Liberians began voting on Tuesday to decide whether to re-elect former soccer star George Weah to the presidency, despite his criticized record, or prefer veteran Joseph Boakai despite his age.

This second round of the presidential election promises to be close between two candidates who were already pitted against each other in 2017, when Mr. Weah won with over 61% of the vote.

Among the voters who turned out in front of the polling stations in Monrovia well before they opened, Taiyee Success Iledare, a 22-year-old student, made no secret of his preference. "My candidate is George Weah. Look around you, at the signs of development", he says in front of an open office in a school in Duazon, on the outskirts of Monrovia.

Irene Palwor Age, a 41-year-old shopkeeper, sees things differently. "My candidate is JNB (Mr. Boakai). He will bring change. JNB will create jobs for women and young people".

Mr. Weah, 57, and Mr. Boakai, 78, came neck-and-neck in the first round on October 10, with just over 43% and a lead of 7,126 votes for the incumbent.

This election is the first to be held without the presence of the United Nations mission in Liberia, which was set up in 2003 (and left in 2018) to guarantee peace after the civil wars that left more than 250,000 people dead between 1989 and 2003, and whose memory remains vivid.

The election "undoubtedly represents a crucial step in the consolidation of peace and democracy in Liberia and the region", said the UN in a recent statement.
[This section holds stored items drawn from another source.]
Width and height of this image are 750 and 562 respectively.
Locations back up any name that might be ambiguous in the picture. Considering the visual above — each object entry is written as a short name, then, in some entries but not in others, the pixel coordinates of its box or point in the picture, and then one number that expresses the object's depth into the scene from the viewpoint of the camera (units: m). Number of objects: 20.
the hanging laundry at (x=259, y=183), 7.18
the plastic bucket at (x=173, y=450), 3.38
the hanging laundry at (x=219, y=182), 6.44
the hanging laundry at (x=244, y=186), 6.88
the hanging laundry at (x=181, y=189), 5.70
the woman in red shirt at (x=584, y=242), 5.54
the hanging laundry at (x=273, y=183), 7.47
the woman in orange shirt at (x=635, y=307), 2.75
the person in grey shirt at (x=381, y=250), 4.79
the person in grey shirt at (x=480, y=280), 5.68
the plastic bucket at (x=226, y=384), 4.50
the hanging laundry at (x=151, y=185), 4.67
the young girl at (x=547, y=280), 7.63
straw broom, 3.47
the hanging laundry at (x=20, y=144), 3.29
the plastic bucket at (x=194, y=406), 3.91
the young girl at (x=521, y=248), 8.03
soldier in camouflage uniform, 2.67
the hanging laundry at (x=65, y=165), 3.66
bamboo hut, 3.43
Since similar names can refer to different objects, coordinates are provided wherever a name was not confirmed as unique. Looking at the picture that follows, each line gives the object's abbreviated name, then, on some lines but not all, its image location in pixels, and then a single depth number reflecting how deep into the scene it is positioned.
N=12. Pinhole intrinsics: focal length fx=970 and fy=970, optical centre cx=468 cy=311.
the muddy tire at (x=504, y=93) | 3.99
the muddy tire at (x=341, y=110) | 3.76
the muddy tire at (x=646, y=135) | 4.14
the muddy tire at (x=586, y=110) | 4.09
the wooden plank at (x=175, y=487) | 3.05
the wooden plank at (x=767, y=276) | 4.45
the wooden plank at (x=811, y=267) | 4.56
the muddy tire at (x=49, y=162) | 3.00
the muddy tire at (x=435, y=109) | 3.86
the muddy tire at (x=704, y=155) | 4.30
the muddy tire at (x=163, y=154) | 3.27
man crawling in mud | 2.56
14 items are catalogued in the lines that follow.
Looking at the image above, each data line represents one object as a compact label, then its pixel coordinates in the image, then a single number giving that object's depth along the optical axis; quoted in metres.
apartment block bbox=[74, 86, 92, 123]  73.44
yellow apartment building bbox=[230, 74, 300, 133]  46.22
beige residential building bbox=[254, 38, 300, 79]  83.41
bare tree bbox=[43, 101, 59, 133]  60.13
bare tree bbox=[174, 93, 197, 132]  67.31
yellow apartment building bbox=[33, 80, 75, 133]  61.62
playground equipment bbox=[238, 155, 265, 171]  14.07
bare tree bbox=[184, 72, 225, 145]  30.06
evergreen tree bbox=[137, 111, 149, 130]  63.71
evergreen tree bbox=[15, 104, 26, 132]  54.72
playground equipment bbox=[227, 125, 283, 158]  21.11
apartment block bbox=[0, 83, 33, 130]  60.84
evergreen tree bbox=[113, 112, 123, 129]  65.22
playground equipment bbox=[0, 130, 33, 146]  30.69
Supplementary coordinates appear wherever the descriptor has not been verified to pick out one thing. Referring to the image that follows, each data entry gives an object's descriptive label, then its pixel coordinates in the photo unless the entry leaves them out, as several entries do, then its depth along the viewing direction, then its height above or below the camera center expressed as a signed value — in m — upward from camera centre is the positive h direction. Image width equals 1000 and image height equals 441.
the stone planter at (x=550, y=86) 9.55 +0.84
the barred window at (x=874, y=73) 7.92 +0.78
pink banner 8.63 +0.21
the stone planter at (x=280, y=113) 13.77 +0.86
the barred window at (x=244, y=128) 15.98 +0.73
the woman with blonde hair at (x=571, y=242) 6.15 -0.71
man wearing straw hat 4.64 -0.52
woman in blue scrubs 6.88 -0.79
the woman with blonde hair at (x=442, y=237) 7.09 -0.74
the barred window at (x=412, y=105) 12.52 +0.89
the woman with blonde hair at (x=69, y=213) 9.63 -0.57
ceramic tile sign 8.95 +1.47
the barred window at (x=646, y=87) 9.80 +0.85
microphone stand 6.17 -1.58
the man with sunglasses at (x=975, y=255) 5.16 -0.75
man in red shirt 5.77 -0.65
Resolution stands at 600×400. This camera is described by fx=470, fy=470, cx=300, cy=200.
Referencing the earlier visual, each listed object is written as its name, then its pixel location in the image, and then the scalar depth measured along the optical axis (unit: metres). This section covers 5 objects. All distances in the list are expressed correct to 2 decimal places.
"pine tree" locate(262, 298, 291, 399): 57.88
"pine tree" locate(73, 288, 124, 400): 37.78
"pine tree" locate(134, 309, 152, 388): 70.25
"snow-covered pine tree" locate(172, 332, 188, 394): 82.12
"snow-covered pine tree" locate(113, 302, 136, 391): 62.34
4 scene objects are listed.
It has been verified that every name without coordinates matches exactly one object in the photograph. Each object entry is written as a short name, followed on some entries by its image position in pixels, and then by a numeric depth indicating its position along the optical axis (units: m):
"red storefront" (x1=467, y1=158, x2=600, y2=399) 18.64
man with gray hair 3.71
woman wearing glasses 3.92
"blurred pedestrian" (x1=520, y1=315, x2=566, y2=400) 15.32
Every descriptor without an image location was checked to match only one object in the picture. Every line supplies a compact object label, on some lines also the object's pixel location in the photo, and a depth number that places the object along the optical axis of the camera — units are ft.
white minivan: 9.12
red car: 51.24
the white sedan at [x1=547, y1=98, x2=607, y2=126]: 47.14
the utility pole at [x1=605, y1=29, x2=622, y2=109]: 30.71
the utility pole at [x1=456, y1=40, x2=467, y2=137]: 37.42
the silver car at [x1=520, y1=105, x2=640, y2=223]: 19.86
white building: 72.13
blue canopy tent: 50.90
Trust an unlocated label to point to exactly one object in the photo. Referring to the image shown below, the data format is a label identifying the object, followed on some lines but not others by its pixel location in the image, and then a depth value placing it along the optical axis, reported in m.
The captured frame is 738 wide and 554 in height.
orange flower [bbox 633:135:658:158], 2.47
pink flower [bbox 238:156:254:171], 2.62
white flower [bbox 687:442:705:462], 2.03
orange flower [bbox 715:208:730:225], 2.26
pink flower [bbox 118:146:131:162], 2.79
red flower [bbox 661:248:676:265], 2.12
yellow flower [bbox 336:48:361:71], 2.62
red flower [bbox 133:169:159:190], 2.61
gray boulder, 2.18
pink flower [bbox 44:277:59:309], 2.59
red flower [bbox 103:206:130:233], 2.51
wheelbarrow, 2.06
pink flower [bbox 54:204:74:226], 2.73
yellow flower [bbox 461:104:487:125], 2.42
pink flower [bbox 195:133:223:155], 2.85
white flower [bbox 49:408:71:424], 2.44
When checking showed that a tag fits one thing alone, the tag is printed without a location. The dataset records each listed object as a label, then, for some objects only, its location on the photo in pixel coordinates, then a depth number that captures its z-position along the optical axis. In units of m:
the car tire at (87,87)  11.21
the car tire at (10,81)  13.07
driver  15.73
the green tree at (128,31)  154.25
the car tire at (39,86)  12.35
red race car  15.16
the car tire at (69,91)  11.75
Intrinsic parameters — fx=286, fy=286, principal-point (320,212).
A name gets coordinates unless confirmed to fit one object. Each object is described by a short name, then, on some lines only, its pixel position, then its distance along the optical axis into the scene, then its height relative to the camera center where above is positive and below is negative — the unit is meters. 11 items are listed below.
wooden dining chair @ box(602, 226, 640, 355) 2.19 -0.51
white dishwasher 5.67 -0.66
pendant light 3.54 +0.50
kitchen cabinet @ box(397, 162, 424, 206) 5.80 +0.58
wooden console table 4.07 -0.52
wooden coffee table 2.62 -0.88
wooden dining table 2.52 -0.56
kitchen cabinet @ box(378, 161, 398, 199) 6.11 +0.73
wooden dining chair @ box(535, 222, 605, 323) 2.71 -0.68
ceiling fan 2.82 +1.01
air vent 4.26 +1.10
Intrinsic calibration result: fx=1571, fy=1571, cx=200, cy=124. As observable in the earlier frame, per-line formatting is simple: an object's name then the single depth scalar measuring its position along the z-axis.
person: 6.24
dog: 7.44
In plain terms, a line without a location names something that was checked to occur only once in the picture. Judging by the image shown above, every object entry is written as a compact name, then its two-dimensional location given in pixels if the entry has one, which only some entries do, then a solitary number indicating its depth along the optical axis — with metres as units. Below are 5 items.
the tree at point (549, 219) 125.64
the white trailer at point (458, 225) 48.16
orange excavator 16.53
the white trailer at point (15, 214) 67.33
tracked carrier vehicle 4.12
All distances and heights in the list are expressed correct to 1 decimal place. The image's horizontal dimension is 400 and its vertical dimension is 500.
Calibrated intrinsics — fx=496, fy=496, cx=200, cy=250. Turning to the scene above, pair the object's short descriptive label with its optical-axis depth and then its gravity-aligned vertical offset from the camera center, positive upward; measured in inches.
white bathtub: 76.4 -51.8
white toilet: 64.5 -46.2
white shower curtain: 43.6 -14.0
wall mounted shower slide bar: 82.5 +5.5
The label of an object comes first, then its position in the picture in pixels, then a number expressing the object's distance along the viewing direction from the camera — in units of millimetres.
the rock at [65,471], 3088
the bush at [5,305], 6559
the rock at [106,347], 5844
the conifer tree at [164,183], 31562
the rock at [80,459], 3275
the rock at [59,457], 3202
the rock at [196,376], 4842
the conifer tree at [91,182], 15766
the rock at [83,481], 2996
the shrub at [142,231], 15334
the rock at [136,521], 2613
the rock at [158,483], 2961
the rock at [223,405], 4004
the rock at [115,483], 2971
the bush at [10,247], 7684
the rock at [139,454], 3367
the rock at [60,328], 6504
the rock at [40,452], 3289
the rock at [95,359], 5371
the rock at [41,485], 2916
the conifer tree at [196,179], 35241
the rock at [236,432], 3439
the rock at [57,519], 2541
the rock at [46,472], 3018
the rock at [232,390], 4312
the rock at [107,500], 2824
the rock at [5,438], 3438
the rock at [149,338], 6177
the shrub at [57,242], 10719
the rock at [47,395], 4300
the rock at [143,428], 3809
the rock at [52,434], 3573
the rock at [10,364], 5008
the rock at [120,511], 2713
More than 2.4 million voters are invited to cast their ballots from 8:00 am to 6:00 pm (local time and GMT) between an incumbent who remains popular among young people but must defend a criticized record, and an old hand who was from 2006 to 2018 the vice-president of Ellen Johnson Sirleaf, Africa's first elected female head of state. 

The electoral commission has 15 days to publish the results, but the matter could take less time, says one of its officials, Samuel Cole.